Votre engagement professionnel, politique et votre vie de famille : comment arrivez-vous à les concilier ?

  • Je me suis mariée à 20 ans, et ai eu mes enfants très jeune, à 22 et à 24 ans. Parallèlement, j’étais à la Chambre de Commerce de Paris et je passais l’Ecole du Louvre. C’est grâce au soutien de mes parents et de mon mari que j’ai réussi à tout concilier. Mon mari était un père très investi et nous avons pris en charge l’éducation de nos enfants de manière très égalitaire. D’ailleurs, l’une de mes filles disait quand elle était enfant : « Maman n’est pas maman poule mais papa est un peu papa coq ».
  • Comme je faisais beaucoup de déplacements, j’avais instauré un rituel : mes filles glissaient un dessin dans ma valise dont je prenais connaissance à mon arrivée et je les appelais pour le commenter. Elles avaient ainsi l’impression d’être un peu avec moi.

Quel a été votre plus beau succès, à vos yeux ?

Sans ma vie de famille, je n’aurais pas autant savouré ma vie professionnelle et politique.

Mon plus beau succès est donc, incontestablement, ma famille, mes enfants et mes petits-enfants.
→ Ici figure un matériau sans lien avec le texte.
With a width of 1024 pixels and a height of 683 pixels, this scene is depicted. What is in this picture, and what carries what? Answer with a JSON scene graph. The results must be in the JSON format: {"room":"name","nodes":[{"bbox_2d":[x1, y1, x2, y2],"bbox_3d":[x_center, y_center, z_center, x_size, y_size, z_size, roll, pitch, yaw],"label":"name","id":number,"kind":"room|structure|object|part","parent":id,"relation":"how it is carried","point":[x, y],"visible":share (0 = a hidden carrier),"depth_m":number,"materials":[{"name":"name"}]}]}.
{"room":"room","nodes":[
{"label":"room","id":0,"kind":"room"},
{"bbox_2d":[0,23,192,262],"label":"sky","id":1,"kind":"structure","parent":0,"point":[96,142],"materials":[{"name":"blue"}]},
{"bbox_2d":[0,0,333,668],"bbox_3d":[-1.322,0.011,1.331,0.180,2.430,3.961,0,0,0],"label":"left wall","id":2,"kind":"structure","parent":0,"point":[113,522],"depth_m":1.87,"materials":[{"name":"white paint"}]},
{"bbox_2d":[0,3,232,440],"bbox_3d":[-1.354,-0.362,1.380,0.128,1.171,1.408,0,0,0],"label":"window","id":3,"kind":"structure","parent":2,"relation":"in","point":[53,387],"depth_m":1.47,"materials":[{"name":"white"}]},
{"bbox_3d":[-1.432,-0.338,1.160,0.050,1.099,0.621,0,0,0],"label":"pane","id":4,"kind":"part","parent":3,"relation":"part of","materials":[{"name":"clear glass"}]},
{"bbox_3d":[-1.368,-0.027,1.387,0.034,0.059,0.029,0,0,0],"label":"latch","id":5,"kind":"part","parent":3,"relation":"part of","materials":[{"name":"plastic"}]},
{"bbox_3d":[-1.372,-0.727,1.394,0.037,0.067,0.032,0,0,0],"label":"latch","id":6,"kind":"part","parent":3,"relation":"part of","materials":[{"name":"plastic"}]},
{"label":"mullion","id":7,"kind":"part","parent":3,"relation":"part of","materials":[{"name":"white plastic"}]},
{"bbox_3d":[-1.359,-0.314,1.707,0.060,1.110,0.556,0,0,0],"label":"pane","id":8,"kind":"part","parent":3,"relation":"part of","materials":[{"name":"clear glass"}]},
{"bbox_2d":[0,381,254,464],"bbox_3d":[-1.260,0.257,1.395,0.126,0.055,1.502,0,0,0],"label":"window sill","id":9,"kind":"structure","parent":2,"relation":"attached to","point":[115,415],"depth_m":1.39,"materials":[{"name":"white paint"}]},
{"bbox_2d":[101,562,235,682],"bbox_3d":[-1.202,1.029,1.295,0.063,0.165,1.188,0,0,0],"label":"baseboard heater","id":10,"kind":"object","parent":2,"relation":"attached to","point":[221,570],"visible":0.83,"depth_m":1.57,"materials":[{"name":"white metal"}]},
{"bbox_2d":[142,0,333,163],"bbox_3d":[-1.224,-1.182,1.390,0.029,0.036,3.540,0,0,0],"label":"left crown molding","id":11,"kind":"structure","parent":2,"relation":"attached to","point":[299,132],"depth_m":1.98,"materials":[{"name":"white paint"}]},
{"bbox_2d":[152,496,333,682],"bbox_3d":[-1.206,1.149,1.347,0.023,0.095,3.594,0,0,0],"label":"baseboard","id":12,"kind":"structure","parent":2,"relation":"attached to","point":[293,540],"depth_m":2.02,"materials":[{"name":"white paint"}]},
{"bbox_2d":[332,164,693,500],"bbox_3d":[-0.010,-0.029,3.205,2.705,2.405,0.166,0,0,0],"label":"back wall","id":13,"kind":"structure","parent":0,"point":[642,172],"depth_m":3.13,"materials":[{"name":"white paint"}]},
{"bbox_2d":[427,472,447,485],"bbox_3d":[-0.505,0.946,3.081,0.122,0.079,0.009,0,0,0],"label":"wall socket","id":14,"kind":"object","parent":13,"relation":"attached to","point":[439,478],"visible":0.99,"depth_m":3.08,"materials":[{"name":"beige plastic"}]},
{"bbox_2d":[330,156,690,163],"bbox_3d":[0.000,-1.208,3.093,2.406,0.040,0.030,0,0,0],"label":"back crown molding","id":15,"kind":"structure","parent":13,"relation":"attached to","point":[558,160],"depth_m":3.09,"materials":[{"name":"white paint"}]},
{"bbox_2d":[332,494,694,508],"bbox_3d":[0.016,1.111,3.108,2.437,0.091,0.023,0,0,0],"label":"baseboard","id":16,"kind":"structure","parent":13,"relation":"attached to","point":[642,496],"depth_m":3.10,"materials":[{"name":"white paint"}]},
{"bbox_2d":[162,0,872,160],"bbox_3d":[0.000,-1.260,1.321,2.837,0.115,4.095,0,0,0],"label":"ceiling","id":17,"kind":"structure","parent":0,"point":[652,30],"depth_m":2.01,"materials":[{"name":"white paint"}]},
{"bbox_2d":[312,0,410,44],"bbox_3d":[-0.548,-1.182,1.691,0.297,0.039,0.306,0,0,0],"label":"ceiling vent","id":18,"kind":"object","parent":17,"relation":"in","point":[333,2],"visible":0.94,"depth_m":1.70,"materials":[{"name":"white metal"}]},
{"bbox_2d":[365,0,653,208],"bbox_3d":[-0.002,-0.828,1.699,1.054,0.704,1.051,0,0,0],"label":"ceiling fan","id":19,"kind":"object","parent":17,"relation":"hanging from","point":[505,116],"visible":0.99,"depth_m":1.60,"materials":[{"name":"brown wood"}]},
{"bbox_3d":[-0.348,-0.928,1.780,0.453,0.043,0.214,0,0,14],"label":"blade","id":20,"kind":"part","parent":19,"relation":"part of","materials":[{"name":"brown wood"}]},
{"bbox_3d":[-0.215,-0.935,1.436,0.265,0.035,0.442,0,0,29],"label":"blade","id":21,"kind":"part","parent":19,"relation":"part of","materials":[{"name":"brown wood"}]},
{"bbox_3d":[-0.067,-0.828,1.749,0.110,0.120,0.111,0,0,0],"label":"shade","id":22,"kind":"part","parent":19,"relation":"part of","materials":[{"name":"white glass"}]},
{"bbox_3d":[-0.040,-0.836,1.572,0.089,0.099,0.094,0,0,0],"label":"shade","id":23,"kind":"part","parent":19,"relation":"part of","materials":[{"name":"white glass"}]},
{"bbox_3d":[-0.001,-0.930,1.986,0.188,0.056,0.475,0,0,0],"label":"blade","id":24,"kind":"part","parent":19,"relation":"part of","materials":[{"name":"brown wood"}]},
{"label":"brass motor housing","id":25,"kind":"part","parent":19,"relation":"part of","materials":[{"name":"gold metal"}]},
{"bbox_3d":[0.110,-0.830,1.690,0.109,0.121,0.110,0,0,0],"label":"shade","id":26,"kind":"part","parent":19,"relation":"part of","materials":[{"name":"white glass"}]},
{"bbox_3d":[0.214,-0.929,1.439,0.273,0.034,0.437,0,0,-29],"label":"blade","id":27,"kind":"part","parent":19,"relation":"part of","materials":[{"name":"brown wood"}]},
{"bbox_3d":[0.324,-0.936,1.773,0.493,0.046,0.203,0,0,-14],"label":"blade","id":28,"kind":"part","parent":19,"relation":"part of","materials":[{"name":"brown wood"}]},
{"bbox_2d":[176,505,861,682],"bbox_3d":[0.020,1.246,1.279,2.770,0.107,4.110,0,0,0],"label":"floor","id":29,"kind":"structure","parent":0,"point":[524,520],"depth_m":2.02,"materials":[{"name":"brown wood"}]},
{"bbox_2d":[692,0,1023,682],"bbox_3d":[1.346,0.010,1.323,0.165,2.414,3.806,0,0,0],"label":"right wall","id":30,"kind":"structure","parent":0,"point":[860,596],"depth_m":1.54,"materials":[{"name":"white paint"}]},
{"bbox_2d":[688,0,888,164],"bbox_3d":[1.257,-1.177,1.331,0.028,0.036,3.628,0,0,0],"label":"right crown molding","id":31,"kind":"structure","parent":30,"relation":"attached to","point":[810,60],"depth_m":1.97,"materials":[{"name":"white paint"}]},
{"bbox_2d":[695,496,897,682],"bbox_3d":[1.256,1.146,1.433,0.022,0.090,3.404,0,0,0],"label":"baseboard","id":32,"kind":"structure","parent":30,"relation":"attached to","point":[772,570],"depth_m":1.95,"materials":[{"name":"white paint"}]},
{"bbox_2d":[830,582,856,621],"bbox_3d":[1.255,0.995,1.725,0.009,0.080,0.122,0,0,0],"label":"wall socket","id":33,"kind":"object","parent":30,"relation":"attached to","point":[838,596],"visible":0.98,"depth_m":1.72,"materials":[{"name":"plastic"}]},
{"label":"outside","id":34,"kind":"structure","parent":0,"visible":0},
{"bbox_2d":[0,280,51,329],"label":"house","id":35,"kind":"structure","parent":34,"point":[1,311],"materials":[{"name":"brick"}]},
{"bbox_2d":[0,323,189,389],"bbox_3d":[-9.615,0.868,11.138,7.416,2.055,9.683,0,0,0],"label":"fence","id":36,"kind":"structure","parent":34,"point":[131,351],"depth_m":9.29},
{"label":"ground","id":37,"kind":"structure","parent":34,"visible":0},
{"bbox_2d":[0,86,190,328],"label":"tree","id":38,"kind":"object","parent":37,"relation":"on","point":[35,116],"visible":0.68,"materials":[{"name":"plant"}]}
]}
Qu’avez-vous transmis à vos enfants ?
J’ai transmis à mes enfants le goût de l’effort et l’audace ! Il faut aller au bout de ses revendications ; or je constate que beaucoup de femmes n’osent toujours pas le faire dans leur vie professionnelle. J’ai été élevée par une mère toujours enthousiaste pour tout ce que je faisais et cela m’a donné de la force pour réaliser au fur et à mesure tous mes projets de vie.
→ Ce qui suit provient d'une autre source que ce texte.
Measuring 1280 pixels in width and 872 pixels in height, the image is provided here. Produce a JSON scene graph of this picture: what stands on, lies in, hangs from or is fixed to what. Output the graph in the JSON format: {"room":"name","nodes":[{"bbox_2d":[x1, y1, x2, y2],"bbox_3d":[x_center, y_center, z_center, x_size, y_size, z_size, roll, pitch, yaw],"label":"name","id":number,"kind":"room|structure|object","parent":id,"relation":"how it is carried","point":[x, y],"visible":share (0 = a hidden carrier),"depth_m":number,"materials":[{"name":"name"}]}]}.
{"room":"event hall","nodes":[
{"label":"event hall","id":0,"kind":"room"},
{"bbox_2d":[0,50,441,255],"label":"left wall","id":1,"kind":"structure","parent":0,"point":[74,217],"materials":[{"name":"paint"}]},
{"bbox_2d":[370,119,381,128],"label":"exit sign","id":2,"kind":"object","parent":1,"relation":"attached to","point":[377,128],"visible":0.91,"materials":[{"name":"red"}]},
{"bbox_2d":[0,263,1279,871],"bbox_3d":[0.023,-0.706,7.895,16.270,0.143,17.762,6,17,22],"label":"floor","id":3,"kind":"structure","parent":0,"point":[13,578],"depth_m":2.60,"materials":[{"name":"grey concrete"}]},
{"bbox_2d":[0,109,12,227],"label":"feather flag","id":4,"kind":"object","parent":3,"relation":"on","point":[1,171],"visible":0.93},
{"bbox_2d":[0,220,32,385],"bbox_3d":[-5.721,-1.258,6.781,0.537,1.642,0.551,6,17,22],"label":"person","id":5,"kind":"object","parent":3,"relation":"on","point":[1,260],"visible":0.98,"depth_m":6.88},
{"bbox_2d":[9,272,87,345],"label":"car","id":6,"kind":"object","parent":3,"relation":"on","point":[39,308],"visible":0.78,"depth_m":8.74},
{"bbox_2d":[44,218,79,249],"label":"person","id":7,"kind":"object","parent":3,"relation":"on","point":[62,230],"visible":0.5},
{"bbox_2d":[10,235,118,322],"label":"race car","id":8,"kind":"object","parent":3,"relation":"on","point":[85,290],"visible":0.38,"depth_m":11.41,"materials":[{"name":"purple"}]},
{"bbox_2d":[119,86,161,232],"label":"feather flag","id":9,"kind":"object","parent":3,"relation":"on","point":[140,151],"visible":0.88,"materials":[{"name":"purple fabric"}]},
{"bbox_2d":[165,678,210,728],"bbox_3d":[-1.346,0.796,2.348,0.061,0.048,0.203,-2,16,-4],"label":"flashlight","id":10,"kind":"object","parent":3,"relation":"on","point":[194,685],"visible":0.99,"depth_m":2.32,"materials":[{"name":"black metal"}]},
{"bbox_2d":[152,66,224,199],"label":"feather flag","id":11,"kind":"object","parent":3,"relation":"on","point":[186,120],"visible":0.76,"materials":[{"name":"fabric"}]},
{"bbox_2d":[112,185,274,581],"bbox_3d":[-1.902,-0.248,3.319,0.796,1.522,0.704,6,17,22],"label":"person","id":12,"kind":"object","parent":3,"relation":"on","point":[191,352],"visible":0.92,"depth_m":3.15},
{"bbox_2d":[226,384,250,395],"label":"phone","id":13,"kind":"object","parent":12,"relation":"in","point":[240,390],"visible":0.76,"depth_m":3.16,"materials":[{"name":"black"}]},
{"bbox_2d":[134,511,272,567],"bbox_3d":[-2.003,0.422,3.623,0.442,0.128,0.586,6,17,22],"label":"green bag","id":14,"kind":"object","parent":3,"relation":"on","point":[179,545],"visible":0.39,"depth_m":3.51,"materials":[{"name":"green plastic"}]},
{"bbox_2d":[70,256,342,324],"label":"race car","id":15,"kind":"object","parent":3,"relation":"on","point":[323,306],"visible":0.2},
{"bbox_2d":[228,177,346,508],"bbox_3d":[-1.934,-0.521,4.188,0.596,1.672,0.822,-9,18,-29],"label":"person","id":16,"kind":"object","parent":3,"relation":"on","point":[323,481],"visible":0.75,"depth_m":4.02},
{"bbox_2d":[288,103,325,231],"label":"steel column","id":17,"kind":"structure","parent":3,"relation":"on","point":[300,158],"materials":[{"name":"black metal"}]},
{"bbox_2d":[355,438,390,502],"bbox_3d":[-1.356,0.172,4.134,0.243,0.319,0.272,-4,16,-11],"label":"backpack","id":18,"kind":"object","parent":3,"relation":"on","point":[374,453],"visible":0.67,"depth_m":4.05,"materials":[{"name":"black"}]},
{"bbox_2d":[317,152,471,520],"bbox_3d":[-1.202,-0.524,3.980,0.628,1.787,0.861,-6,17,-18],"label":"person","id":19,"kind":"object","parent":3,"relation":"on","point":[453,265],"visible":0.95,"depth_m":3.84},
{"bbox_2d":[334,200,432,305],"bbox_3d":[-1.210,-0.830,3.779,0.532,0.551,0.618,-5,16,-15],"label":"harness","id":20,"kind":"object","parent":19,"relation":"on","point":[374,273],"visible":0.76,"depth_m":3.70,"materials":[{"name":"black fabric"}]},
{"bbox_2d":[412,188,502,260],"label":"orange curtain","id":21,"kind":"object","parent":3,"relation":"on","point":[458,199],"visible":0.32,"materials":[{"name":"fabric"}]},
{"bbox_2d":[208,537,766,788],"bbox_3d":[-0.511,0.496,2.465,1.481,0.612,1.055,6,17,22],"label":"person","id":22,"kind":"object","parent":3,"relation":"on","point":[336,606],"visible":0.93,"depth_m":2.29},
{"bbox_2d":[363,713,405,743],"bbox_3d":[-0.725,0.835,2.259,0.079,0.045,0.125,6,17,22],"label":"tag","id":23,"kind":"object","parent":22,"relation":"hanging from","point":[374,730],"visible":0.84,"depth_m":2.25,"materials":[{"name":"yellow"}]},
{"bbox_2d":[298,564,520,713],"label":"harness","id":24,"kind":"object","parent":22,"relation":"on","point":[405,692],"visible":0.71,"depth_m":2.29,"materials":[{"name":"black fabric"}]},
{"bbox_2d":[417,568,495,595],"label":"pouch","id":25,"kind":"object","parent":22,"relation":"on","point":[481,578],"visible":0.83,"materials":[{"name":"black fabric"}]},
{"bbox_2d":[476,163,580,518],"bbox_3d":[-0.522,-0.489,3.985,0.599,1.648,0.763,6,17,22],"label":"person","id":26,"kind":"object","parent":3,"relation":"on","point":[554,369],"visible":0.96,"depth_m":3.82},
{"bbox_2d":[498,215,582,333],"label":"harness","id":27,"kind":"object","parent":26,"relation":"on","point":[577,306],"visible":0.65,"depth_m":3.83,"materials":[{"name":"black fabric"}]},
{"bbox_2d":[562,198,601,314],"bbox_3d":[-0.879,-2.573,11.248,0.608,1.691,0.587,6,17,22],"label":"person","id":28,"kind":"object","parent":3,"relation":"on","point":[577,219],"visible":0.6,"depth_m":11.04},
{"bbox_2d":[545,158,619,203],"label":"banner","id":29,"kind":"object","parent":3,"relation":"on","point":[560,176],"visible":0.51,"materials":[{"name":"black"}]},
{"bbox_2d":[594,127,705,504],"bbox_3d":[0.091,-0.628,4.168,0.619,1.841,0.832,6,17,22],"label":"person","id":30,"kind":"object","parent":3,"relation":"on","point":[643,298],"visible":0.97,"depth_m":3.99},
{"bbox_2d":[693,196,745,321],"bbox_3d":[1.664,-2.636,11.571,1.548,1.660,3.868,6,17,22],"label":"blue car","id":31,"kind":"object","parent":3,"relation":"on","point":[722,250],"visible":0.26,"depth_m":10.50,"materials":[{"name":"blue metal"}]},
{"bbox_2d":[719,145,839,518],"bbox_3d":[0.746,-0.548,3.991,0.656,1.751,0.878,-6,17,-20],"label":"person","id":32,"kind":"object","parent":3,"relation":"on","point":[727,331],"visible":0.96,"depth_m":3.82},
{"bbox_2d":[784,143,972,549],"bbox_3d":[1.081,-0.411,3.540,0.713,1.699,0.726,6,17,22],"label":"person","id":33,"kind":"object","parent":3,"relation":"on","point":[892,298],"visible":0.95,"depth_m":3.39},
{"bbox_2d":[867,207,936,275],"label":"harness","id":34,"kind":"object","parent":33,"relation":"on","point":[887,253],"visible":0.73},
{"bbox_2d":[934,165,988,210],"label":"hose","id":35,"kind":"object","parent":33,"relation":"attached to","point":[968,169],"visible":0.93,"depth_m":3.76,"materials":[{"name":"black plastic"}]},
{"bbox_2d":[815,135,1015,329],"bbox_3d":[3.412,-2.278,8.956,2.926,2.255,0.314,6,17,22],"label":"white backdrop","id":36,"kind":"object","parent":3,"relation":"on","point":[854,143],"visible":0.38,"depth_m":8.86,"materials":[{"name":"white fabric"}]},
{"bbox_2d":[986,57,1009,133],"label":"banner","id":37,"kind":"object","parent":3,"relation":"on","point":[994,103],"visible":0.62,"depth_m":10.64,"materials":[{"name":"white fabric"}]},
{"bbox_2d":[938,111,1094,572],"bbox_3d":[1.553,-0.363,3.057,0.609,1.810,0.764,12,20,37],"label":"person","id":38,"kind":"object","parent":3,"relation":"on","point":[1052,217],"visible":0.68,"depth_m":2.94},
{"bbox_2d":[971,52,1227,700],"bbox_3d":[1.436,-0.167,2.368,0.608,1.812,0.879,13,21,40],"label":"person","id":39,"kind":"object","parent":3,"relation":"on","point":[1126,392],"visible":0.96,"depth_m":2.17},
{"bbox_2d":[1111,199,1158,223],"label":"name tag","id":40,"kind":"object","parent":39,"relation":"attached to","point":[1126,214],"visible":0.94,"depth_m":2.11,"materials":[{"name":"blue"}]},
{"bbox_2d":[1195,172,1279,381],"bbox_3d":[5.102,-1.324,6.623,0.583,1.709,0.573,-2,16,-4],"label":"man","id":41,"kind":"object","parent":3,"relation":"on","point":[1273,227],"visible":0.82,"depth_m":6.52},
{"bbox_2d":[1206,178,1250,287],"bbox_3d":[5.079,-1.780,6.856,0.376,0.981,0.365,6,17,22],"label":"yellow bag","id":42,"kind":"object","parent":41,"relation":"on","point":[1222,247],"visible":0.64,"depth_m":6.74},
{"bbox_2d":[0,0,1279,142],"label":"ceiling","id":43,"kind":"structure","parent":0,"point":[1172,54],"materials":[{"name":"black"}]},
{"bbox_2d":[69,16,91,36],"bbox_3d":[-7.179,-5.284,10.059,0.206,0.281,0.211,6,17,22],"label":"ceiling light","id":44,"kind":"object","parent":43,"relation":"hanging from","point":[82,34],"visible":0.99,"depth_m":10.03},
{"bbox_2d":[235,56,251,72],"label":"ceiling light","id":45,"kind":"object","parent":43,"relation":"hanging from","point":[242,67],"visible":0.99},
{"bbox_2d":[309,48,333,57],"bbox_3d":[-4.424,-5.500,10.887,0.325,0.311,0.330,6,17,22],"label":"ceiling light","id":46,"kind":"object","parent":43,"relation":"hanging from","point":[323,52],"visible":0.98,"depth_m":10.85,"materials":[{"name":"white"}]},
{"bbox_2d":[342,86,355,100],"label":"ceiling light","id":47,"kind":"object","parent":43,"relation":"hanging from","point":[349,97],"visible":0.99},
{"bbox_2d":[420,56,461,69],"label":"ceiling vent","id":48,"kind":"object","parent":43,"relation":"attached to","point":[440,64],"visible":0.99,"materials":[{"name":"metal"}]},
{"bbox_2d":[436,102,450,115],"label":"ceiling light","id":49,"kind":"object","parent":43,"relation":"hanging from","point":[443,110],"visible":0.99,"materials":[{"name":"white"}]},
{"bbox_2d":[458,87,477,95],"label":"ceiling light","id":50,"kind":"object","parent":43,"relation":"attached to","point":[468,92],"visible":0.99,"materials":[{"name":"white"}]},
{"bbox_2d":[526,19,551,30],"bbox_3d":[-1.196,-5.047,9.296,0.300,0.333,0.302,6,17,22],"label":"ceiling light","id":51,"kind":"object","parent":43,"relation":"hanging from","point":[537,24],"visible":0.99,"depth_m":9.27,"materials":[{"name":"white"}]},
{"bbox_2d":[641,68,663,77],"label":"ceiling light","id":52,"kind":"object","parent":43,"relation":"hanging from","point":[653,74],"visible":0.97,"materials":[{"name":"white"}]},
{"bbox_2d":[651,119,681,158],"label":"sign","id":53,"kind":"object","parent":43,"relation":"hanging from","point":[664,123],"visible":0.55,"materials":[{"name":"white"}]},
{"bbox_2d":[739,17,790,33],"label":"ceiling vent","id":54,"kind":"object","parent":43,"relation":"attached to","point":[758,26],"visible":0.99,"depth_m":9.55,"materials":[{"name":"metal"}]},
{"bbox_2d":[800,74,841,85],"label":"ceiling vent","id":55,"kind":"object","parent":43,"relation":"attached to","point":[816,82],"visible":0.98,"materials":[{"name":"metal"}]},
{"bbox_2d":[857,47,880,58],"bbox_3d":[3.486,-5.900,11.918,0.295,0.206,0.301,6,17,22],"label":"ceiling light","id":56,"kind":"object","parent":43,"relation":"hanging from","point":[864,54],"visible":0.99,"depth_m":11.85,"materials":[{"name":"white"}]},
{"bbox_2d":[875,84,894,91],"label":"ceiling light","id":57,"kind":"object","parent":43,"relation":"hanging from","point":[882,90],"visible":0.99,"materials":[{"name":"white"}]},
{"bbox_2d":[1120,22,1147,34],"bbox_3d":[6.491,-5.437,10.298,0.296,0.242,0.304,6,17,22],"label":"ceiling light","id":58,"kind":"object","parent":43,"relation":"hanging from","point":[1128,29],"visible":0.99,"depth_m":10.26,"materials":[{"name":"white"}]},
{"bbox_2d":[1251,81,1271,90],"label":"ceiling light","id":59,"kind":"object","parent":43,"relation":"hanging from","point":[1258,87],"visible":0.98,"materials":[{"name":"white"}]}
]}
J’ai toujours eu du culot, puisqu’on n’a rien sans rien.
Je dis donc aux femmes, en plus de « ne vous résignez pas » (conseil de mon amie Gisèle Halimi) : OSEZ.

Quelles sont vos actualités, rêves ou projets à court terme ?

  • Refaire de la politique auprès des jeunes élus pour leur apporter mon expérience dans le domaine du développement économique et de la compétitivité.
  • A titre personnel, je vais prendre des cours de photo à la rentrée.
  • J’ai aussi nourri une passion pour le Moyen-Orient et je voudrais approfondir mes connaissances sur son histoire.

Avoir des projets, c’est ce qui permet de continuer d’avancer.